There are four types of people: those who don't know about the harms of Session variables; those who know about Session variables and avoid them at all costs; those who know about Session variables disadvantages, but still use Session variables in moderation; and, finally, there are Session variables addicts. What category do you fall into? Below you'll find some advice for each of the four categories.
The "What are Session Variables?" Crowd:
Session variables are equivalent to global variables in VisualBasic, except that each visitor to your site gets his or her own "set" of session variables. Session variables are variants, meaning that they can store anything, from strings to integers, to large ADO objects. Session variables are useful at times because they make information passing very simple. They are bad because they really can hurt a site's performance, especially if you store large objects in session variables. There is a good article on 4Guys titled Pros & Cons of Session Variables. You should read this. You may be wondering if Session variables are a thing to use or to avoid like the plague. Well, try your best to avoid them, although responsible use of Session variables is acceptable.

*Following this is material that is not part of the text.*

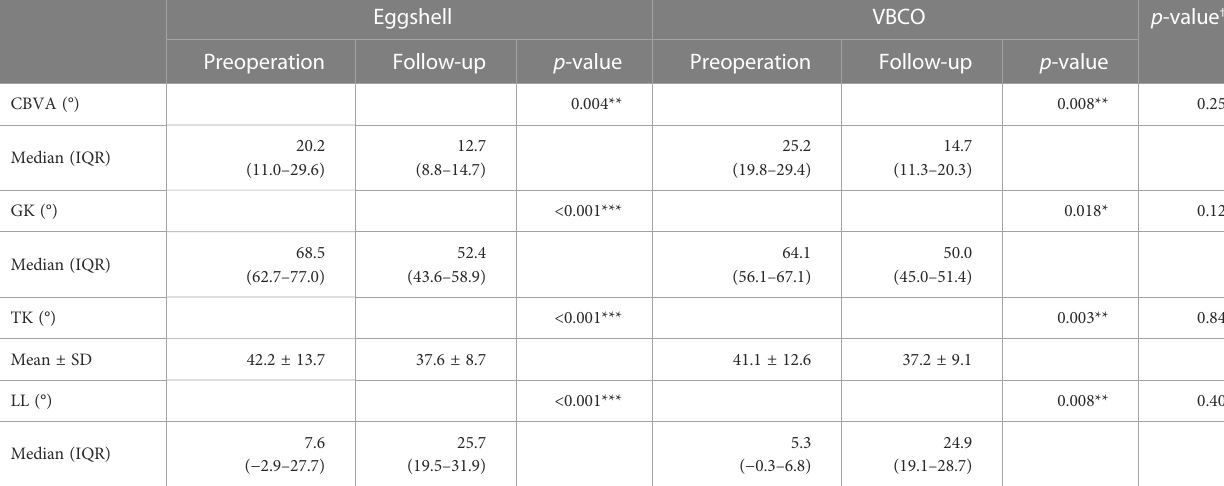
TABLE 5 Preoperative and follow-up radiographic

Those who avoid Session variables at all costs:
Congradulations! You are to be commended for your strict lack of Session variable usage. I trust you have perfected the art of passing variables through the QueryString and through POSTed FORMs. One question, though: "Are you letting IIS know that you don't want to use Session variables?" See, even if you don't use Session variables at all, IIS still prepares for their usage. You can inform IIS that it need not worry about this by setting the
@ENABLESESSIONSTATE variable. Read Using
for more information.
Those who use Session variables Prudently:
I can empathize with you guys. While I try to avoid Session variables earnestly, I do use them when needed. I just strongly advise that you make sure you leave all objects out of the Session variable scope. There's a great article on ActiveServerPages.com explaining why you want to keep objects out of Session variable scope. If you find yourself placing ADO objects into Session variables, then you, my fried, are close to becoming a full-blown Session junkie! Get help!
The best way to stop using Session variables is to do it cold turkey. Just quit! You may be used to not having to pass around data between your ASP pages, but it's really not that difficult. Read up on Joao Vieira's Four Ways to Pass Information from One ASP Page to Another. Of course, Joao mentions the use of Session variables as one way to pass information: don't do this!! <g>
I hope this FAQ has helped you realized how evil Session variables are, and why you shouldn't use them. Have a great day!